И вот долгое забытье, блаженство мурлыкающей кошки, пластинка со струнным трио, Филипп Моррис и цыгане, между нами низкий столик, бутылка коньяку как теплящийся огонек. И можно говорить, говорить, как бы уступая медленно наплывающему сну, и сидеть в тепле с кем-то вроде Элен, которая курит и маленькими глотками пьет коньяк и слушает, как говорит девочка, любящая сыр «бебибел», между тем как где-то сзади, где-то сзади, где-то там — причем надо определить где, и смутно; в общем-то, понимаешь, что где-то сзади или в глубине, во всяком случае, в области, отчужденной от того, что происходит здесь, — надо судорожно ждать, пока лифт не дойдет до этажа, где ее ждут, но этаж этот она не указала на табло, потому что в лифте нет табло, это белая сверкающая кабина, совершенно голая, в которой, стоит случайно повернуться, уже не сможешь разглядеть, где дверь, и ты ждешь, держа пакет с желтой тесемкой, которая режет пальцы. Но лифт остановится, дверь бесшумно откроется, и на тебя надвинется бесконечная перспектива коридора, уставленного старыми плетеными креслами, с рядом гостиничных дверей, на которых портьеры с бахромой и выцветшими кистями, и отель этот никак не вяжется с хирургически чистым голым лифтом, но еще до того кабина на миг приостановится, это даже не остановка, а минутное замедление хода, и потом пойдет опять, а Элен, как всегда, будет знать, что теперь кабина движется горизонтально по одному из многих поворотов зигзага, которыми в городе никого не удивишь, как не удивляет и то, что в окошко теперь видны крыши и башни, огни на большом проспекте в глубине и блики канала, когда кабина проходит по мосту, невидимому для той, что едет в лифте, придерживая теперь пакет обеими руками и не желая опустить на пол, словно она обязана держать его, хотя тяжесть пакета возрастает до нестерпимого, пока наконец дверь не открылась на одном из верхних этажей отеля, и Элен со вздохом облегчения ставит на край столика рюмку с коньяком.
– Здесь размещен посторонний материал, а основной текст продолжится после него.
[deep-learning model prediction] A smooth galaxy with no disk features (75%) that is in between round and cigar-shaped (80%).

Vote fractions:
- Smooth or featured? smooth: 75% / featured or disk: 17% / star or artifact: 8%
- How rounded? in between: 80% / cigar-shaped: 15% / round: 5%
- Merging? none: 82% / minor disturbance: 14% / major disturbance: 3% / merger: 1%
— Тебе надо бы отдохнуть, — сказала Селия. — После того, что там случилось сегодня… Если хочешь, я приготовлю еще кофе, нам обеим это не помешает. Я больше не буду болтать, я, знаешь, такая болтушка.
— О, я иногда и не слушаю тебя. Мне приятно, что ты здесь, в тебе столько живости.
— Во мне, живости? Ну знаете, доктор, вы говорите, как моя мама. Что за мания напускать на себя?.. Прости, молчу. Но, право, ты иногда такая. Во мне живости не больше, чем в тебе. Заметь, я говорю не о тебе, я говорю о себе, и это ты мне не можешь запретить. Ах, Элен, ей-богу, я не знаю, как себя вести с тобою. Ты такая. А иногда ведь хочется, чтобы… Merde, alors [60]. He смотри на меня так.
— Хорошие девочки не говорят гадких слов.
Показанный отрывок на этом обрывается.